A token is the basic unit of text that a language model processes, roughly corresponding to a word or word fragment (typically 3-4 characters in English).

What this means in practice

The sentence 'The cat sat on the mat' contains approximately 7 tokens. Token counts are important for two practical reasons: they determine costs (LLM providers charge per token for both input and output), and they constrain context windows (models have maximum token limits for how much text they can process at once). For enterprise AI budgeting, understanding token economics is essential: a customer service agent processing 10,000 conversations per day, each averaging 2,000 tokens, generates 20 million tokens daily. At typical commercial rates, this translates to meaningful operational costs that must be factored into business cases.

Why it matters

Token counts directly determine both costs and capability constraints for language model applications. Understanding token economics is essential for enterprise AI budgeting: a customer service agent processing 10,000 conversations daily at 2,000 tokens each generates 20 million tokens daily with meaningful cost implications.
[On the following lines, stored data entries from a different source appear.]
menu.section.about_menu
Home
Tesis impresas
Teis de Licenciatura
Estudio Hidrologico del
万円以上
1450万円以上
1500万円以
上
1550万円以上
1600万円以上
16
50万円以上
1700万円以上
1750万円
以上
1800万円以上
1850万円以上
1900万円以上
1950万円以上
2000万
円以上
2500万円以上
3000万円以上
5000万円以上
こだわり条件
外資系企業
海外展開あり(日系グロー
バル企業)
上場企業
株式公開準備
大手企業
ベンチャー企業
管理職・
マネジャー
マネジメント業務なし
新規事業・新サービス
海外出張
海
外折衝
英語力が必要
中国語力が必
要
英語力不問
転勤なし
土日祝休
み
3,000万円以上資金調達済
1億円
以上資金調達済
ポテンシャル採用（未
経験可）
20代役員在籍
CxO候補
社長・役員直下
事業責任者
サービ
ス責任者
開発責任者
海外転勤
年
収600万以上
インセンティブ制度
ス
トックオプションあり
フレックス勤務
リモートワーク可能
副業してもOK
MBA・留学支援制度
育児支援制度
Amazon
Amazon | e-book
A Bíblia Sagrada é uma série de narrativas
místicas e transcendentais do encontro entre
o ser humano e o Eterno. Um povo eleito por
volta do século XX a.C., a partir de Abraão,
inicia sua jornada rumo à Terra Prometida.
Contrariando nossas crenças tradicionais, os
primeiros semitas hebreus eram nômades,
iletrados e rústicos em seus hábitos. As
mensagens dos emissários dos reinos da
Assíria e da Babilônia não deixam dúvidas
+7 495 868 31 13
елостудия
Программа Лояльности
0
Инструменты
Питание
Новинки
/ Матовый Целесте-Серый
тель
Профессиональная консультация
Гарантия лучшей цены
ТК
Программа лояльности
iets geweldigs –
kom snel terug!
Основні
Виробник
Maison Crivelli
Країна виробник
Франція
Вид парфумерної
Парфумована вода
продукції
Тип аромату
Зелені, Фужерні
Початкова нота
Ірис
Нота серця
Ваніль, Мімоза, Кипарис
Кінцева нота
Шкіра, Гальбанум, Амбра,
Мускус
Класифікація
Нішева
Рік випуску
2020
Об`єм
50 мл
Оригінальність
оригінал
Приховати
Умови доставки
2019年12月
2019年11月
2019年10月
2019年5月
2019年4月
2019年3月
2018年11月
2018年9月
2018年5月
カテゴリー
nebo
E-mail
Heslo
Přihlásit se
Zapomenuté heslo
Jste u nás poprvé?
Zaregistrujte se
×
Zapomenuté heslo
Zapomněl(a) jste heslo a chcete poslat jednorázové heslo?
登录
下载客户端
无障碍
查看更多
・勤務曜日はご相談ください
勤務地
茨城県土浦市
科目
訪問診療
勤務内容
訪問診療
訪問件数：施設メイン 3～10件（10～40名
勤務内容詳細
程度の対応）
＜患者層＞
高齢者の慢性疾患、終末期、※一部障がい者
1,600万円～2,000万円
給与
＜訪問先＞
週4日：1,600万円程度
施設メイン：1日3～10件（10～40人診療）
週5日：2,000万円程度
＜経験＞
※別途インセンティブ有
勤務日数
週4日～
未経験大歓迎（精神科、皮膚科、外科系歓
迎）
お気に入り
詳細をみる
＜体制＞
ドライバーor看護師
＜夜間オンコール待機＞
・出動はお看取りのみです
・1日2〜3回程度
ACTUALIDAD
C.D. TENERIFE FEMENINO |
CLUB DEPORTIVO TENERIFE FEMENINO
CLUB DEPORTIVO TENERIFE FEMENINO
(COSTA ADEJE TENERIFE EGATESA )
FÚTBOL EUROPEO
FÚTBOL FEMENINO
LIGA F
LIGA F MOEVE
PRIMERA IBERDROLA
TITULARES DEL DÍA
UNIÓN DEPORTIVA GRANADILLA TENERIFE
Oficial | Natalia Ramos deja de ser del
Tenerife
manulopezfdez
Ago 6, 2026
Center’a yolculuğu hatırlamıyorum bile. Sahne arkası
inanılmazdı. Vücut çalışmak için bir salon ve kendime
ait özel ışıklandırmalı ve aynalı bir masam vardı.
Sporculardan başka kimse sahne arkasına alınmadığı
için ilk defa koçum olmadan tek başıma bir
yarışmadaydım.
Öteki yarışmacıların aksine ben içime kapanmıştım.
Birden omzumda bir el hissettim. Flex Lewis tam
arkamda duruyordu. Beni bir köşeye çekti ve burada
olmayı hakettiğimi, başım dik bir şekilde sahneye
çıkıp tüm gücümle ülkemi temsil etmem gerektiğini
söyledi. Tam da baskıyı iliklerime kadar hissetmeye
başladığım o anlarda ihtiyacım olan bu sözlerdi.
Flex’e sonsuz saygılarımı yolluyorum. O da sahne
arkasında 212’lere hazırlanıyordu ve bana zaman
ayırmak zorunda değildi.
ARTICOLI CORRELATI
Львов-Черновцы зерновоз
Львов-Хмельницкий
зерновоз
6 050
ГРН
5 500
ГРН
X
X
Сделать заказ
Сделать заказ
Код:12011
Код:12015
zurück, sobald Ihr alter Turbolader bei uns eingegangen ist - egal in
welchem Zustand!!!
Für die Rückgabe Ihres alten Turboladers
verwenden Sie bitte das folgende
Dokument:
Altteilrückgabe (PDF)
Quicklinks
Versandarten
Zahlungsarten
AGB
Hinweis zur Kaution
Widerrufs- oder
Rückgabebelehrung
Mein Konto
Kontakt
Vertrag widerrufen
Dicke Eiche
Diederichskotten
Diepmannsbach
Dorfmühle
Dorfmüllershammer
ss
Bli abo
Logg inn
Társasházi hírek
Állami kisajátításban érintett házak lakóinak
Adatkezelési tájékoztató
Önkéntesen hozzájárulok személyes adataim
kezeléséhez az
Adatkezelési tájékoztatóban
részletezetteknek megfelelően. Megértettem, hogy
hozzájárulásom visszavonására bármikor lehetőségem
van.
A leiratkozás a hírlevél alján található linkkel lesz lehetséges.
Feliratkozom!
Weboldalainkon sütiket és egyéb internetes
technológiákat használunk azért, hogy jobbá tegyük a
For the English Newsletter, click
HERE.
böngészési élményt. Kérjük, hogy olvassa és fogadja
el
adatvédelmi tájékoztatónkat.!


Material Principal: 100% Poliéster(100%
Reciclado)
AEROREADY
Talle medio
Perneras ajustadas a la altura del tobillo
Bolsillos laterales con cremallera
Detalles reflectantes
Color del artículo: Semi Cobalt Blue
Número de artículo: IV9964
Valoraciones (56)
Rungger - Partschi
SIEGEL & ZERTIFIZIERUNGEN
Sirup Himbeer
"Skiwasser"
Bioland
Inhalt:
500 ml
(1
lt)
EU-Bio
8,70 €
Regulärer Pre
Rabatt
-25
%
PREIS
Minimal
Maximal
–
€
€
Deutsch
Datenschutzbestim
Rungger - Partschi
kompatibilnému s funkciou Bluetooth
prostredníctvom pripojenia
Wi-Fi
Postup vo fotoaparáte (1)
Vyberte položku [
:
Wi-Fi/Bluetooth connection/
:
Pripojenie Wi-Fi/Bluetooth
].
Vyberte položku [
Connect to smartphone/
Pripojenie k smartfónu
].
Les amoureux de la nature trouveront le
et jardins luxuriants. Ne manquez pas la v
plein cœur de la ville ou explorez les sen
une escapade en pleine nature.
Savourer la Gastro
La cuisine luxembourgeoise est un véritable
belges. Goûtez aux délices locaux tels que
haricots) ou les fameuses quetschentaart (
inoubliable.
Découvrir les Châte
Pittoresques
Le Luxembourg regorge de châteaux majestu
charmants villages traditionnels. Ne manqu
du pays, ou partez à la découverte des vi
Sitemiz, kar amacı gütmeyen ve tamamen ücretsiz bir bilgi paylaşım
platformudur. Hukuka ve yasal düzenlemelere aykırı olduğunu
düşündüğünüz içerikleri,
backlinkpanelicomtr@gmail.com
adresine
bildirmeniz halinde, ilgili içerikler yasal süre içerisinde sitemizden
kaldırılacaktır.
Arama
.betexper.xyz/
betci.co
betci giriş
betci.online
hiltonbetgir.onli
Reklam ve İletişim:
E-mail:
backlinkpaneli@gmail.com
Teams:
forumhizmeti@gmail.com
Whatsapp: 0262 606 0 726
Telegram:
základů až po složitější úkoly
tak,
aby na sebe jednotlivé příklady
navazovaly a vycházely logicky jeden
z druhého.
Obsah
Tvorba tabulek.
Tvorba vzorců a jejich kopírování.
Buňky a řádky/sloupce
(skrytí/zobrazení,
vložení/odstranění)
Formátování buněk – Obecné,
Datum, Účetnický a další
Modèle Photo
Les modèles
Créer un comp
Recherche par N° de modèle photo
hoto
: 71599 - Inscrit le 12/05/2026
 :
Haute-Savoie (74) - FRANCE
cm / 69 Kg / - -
Organizations that fail to model token consumption accurately face budget overruns that undermine business cases.

How COMPEL uses it

Token economics factor into business case development during the Model stage and are monitored as part of AI FinOps during the Evaluate stage. The Technology pillar assesses token consumption patterns as part of infrastructure planning in Module 3.3. COMPEL's cost modeling guidance in Module 2.5 requires realistic token consumption estimates for every generative AI use case in the portfolio.